Parameter Update: 2025-31

"model welfare" edition

Parameter Update: 2025-31

It would seem we're all still recovering from the GPT-5 launch last week, so this week was very light.

OpenAI: GPT-5 Updates

After OpenAI was already forced to walk back a lot of the changes made to ChatGPT as part of the GPT-5 rollout, this week saw further concessions.

For one, OpenAI has updated the GPT-5 base model to have a "better personality", which feels like a very unspecific thing to note. On the other hand, we also got the rest of the legacy models (o3, o4-mini,...) back - in addition to GPT-5-mini/thinking-mini and the higher rate limits for GPT-5, which now has a clearer Auto/Fast/Thinking switcher.

All in all, the GPT-5 launch was not what most people were hoping for, but at least the iteration speed seems extremely high and ChatGPT feels like a better deal than it has for a while.

Anthropic

Model Welfare

As part of what they are calling "potential model welfare", Anthropic has given Claude the option to end "persistently harmful and abusive conversations" itself, making them un-resumable by users. Not sure what to make of this - I see the general idea, but if taken literally, isn't this the equivalent of Claude killing itself?

One Million Token Context Limit

Besides model welfare, we also (finally!) got a larger context window for Claude over the API. However, they gave it to us in the most Anthropic way possible: Hidden behind a feature flag while also charging extra for any context beyond 250,000 tokens. Looking forward to this being available in Claude Code - the context compacting is by for my biggest annoyance with it as it stands.

Google: Gemma 270M

Given that a tiny LM that could run directly in a users browser would be really cool for a variety of use cases, I was extremely excited about Google's new Gemma 270M model. That excitement lasted right up until I actually gave it a single prompt, which it failed to respond to coherently. They claim it''s good for fine tuning (which might be true?), but given that 170M of the parameters are just embeddings, I will continue to argue that while the model may be good for its size, it's just not a very good model period.

Meta

TRIBE

Winning entry of this year's Algonaut's challenge, TRIBE is a 1B model, trained to predict brain responses to stimuli across multiple modalities, cortical areas, and individuals, relying on a combination of pretrained representations across existing foundation models.

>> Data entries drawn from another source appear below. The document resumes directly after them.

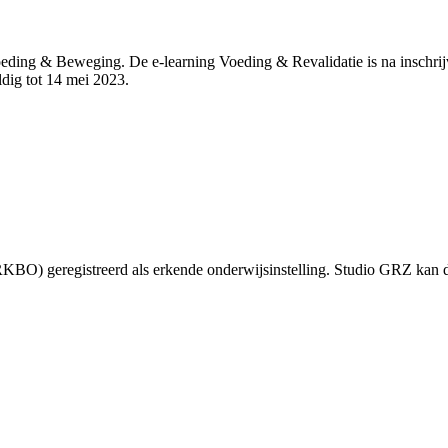
ding & Beweging. De e-learning Voeding & Revalidatie is na inschrij
ldig tot 14 mei 2023.
KBO) geregistreerd als erkende onderwijsinstelling. Studio GRZ kan 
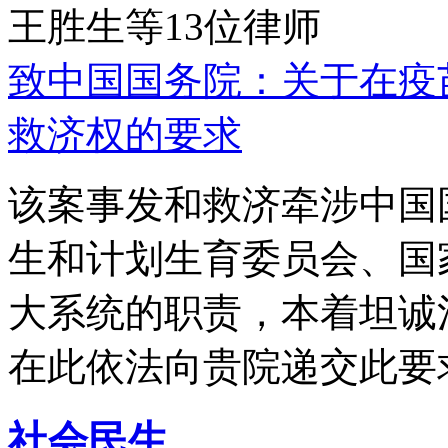
王胜生等13位律师
致中国国务院：关于在疫
救济权的要求
该案事发和救济牵涉中国
生和计划生育委员会、国
大系统的职责，本着坦诚
在此依法向贵院递交此要
社会民生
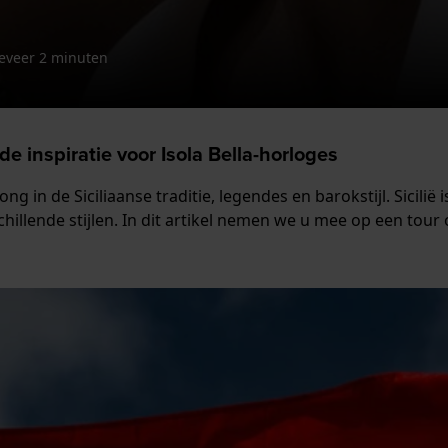
eveer 2 minuten
de inspiratie voor Isola Bella-horloges
ng in de Siciliaanse traditie, legendes en barokstijl. Sicil
llende stijlen. In dit artikel nemen we u mee op een tour 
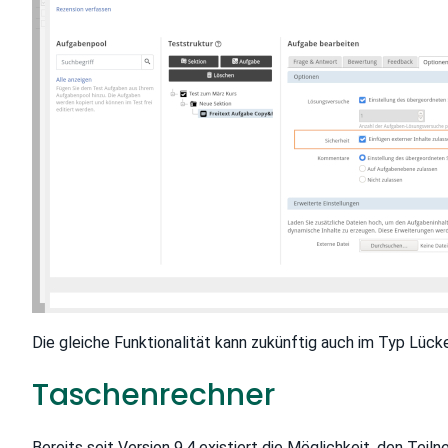
Die gleiche Funktionalität kann zukünftig auch im Typ Lü
Taschenrechner
Bereits seit Version 9.4 existiert die Möglichkeit, den Tei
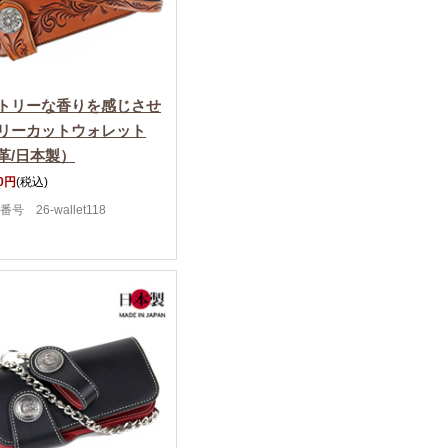
トリーな香りを感じさせ
リーカットウォレット
革/日本製）
50円
(税込)
号 26-wallet118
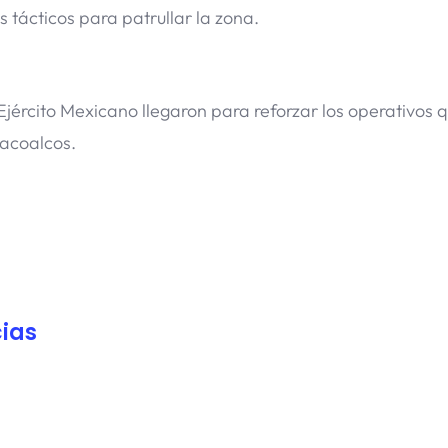
 tácticos para patrullar la zona.
jército Mexicano llegaron para reforzar los operativos 
zacoalcos.
ias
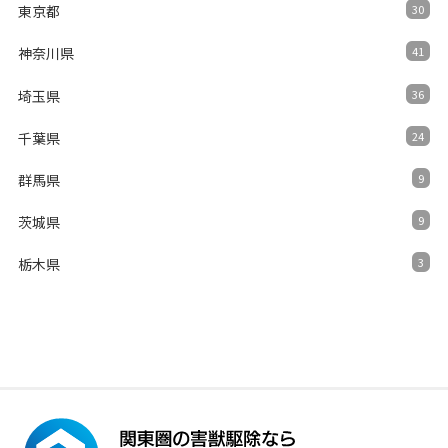
東京都
30
神奈川県
41
埼玉県
36
千葉県
24
群馬県
9
茨城県
9
栃木県
3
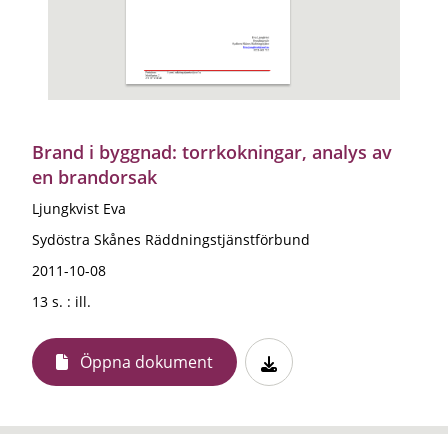
Brand i byggnad: torrkokningar, analys av
en brandorsak
Ljungkvist Eva
Sydöstra Skånes Räddningstjänstförbund
2011-10-08
13 s. : ill.
Öppna dokument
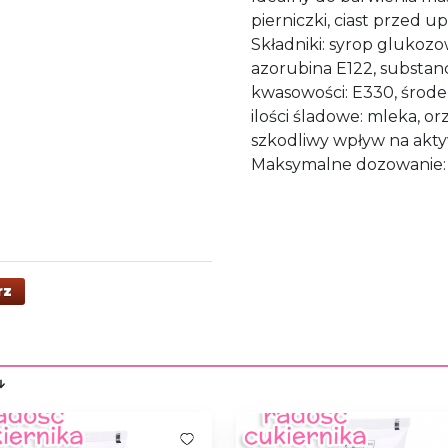
pierniczki, ciast przed u
Składniki: syrop glukozo
azorubina E122, substanc
kwasowości: E330, środe
ilości śladowe: mleka, o
szkodliwy wpływ na aktyw
Maksymalne dozowanie: 
rz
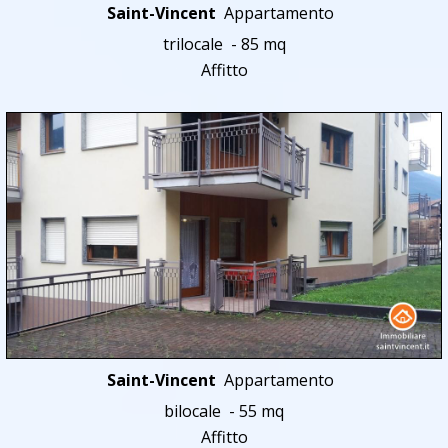
Saint-Vincent
Appartamento
trilocale - 85 mq
Affitto
Saint-Vincent
Appartamento
bilocale - 55 mq
Affitto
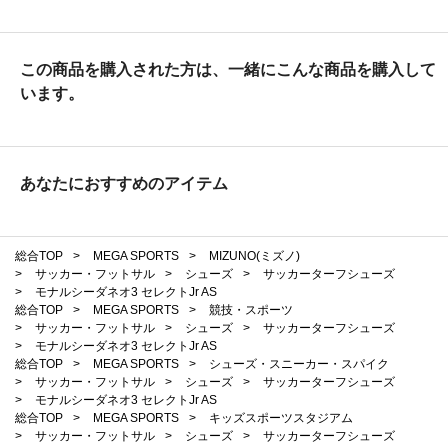
この商品を購入された方は、一緒にこんな商品を購入して
います。
あなたにおすすめのアイテム
総合TOP
>
MEGA SPORTS
>
MIZUNO(ミズノ)
>
サッカー・フットサル
>
シューズ
>
サッカーターフシューズ
>
モナルシーダネオ3 セレクトJr AS
総合TOP
>
MEGA SPORTS
>
競技・スポーツ
>
サッカー・フットサル
>
シューズ
>
サッカーターフシューズ
>
モナルシーダネオ3 セレクトJr AS
総合TOP
>
MEGA SPORTS
>
シューズ・スニーカー・スパイク
>
サッカー・フットサル
>
シューズ
>
サッカーターフシューズ
>
モナルシーダネオ3 セレクトJr AS
総合TOP
>
MEGA SPORTS
>
キッズスポーツスタジアム
>
サッカー・フットサル
>
シューズ
>
サッカーターフシューズ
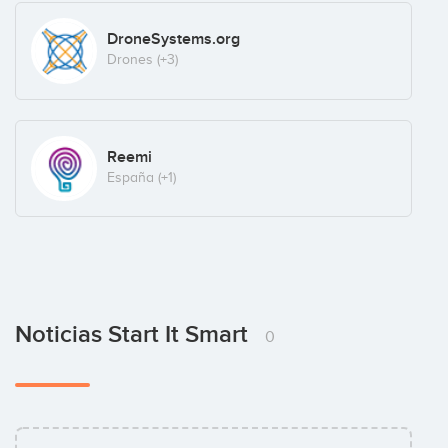
DroneSystems.org
Drones
(+3)
Reemi
España
(+1)
Noticias Start It Smart
0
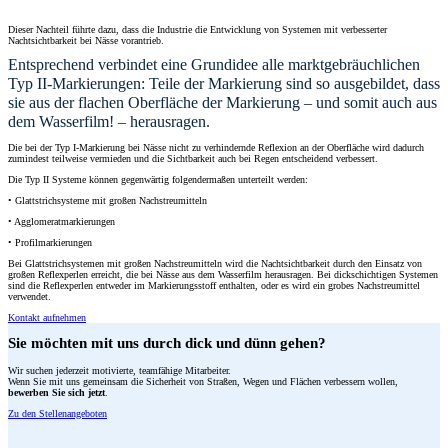
Dieser Nachteil führte dazu, dass die Industrie die Entwicklung von Systemen mit verbesserter
Nachtsichtbarkeit bei Nässe vorantrieb.
Entsprechend verbindet eine Grundidee alle marktgebräuchlichen
Typ II-Markierungen: Teile der Markierung sind so ausgebildet, dass
sie aus der flachen Oberfläche der Markierung – und somit auch aus
dem Wasserfilm! – herausragen.
Die bei der Typ I-Markierung bei Nässe nicht zu verhindernde Reflexion an der Oberfläche wird dadurch
zumindest teilweise vermieden und die Sichtbarkeit auch bei Regen entscheidend verbessert.
Die Typ II Systeme können gegenwärtig folgendermaßen unterteilt werden:
• Glattstrichsysteme mit großen Nachstreumitteln
• Agglomeratmarkierungen
• Profilmarkierungen
Bei Glattstrichsystemen mit großen Nachstreumitteln wird die Nachtsichtbarkeit durch den Einsatz von
großen Reflexperlen erreicht, die bei Nässe aus dem Wasserfilm herausragen. Bei dickschichtigen Systemen
sind die Reflexperlen entweder im Markierungsstoff enthalten, oder es wird ein grobes Nachstreumittel
verwendet.
Kontakt aufnehmen
Sie möchten mit uns durch dick und dünn gehen?
Wir suchen jederzeit motivierte, teamfähige Mitarbeiter.
Wenn Sie mit uns gemeinsam die Sicherheit von Straßen, Wegen und Flächen verbessern wollen,
bewerben Sie sich jetzt
.
Zu den Stellenangeboten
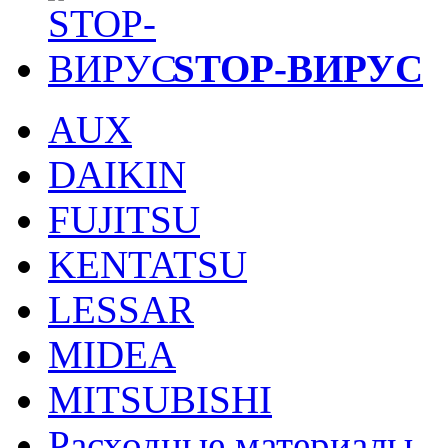
STOP-ВИРУС
AUX
DAIKIN
FUJITSU
KENTATSU
LESSAR
MIDEA
MITSUBISHI
Расходные материалы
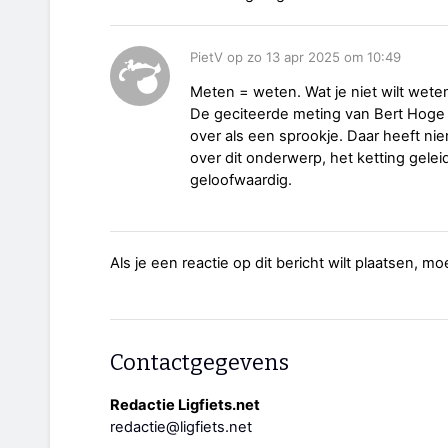
PietV op zo 13 apr 2025 om 10:49
Meten = weten. Wat je niet wilt weten
De geciteerde meting van Bert Hoge 
over als een sprookje. Daar heeft 
over dit onderwerp, het ketting geleid
geloofwaardig.
Als je een reactie op dit bericht wilt plaatsen, mo
Contactgegevens
Redactie Ligfiets.net
redactie@ligfiets.net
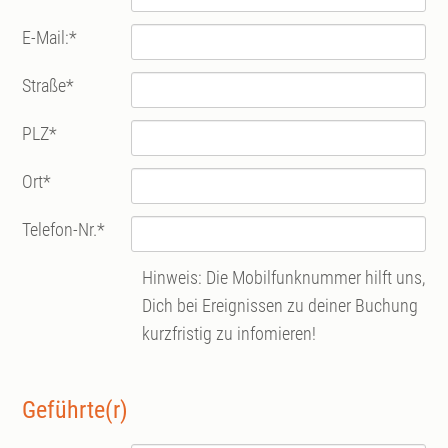
E-Mail:
*
Straße
*
PLZ
*
Ort
*
Telefon-Nr.
*
Hinweis: Die Mobilfunknummer hilft uns,
Dich bei Ereignissen zu deiner Buchung
kurzfristig zu infomieren!
Geführte(r)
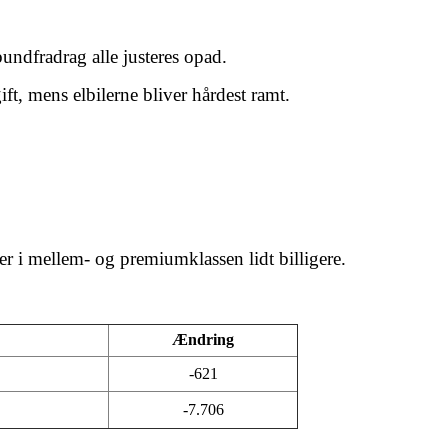
undfradrag alle justeres opad.
ift, mens elbilerne bliver hårdest ramt.
er i mellem- og premiumklassen lidt billigere.
Ændring
-621
-7.706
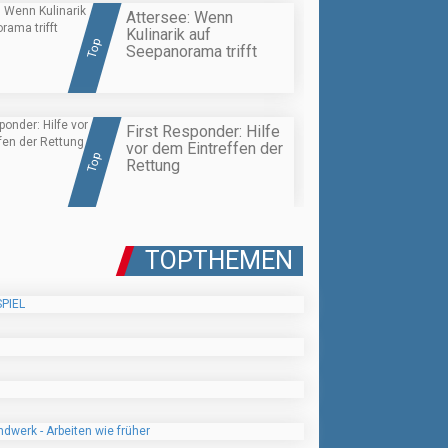
Attersee: Wenn
Kulinarik auf
Top
Seepanorama trifft
First Responder: Hilfe
vor dem Eintreffen der
Top
Rettung
TOPTHEMEN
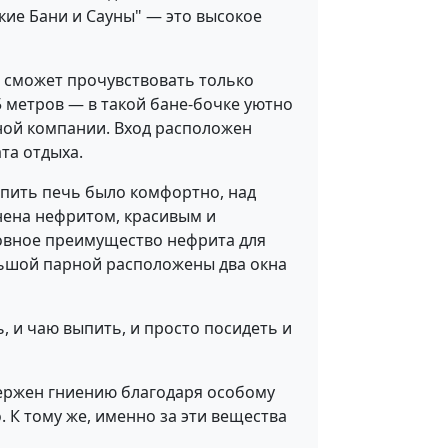
кие Бани и Сауны" — это высокое
й сможет прочувствовать только
 метров — в такой бане-бочке уютно
ной компании. Вход расположен
ата отдыха.
опить печь было комфортно, над
нена нефритом, красивым и
новное преимущество нефрита для
ольшой парной расположены два окна
, и чаю выпить, и просто посидеть и
вержен гниению благодаря особому
 К тому же, именно за эти вещества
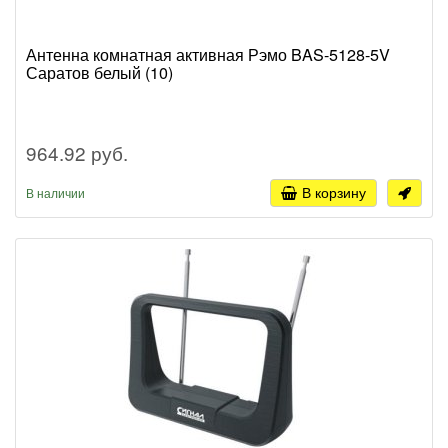
Антенна комнатная активная Рэмо BAS-5128-5V
Саратов белый (10)
964.92 руб.
В корзину
В наличии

GitHub - facebookresearch/algonauts-2025: Training and evaluating encoding models to predict fMRI brain responses to naturalistic video stimuli
Training and evaluating encoding models to predict fMRI brain responses to naturalistic video stimuli - facebookresearch/algonauts-2025

DINO v3

Perhaps more exciting for a general audience, DINO v3 is a "universal backbone" for image models, pretrained on huge amounts of visual imagery, including satellite data. What that means is that the model can serve as a basis for a wide variety of use cases via transfer learning (i.e., freezing weights and adding a small "adapter" at the end of the model). For many use cases, DINO v3 achieves SOTA results, surprisingly outperforming specialized models.

DINOv3
DINOv3 scales self-supervised learning (SSL) for images to produce our strongest universal vision backbones, enabling breakthrough performance across diverse domains.

ARC-AGI: HRM Update

Given I did a bit of a deeper dive on the Hierarchical Reasoning Model architecture a few weeks ago, I felt obgligated to follow up on it now. ARC-AGI ran the numbers on their test set and as it turns out, the model performed effectively just as good as a pure just transformer model trained on the same data, without any of the "neurobiology inspired" design tweak. Still a neat party trick, but no revolution.

World Humanoid Robot Games

Really only including this because the video material is really cool, but here it goes: China hosted the world's first World Humanoid Robot Games in Bejing last week with participants from 16 countries including the Germany, the US and Japan.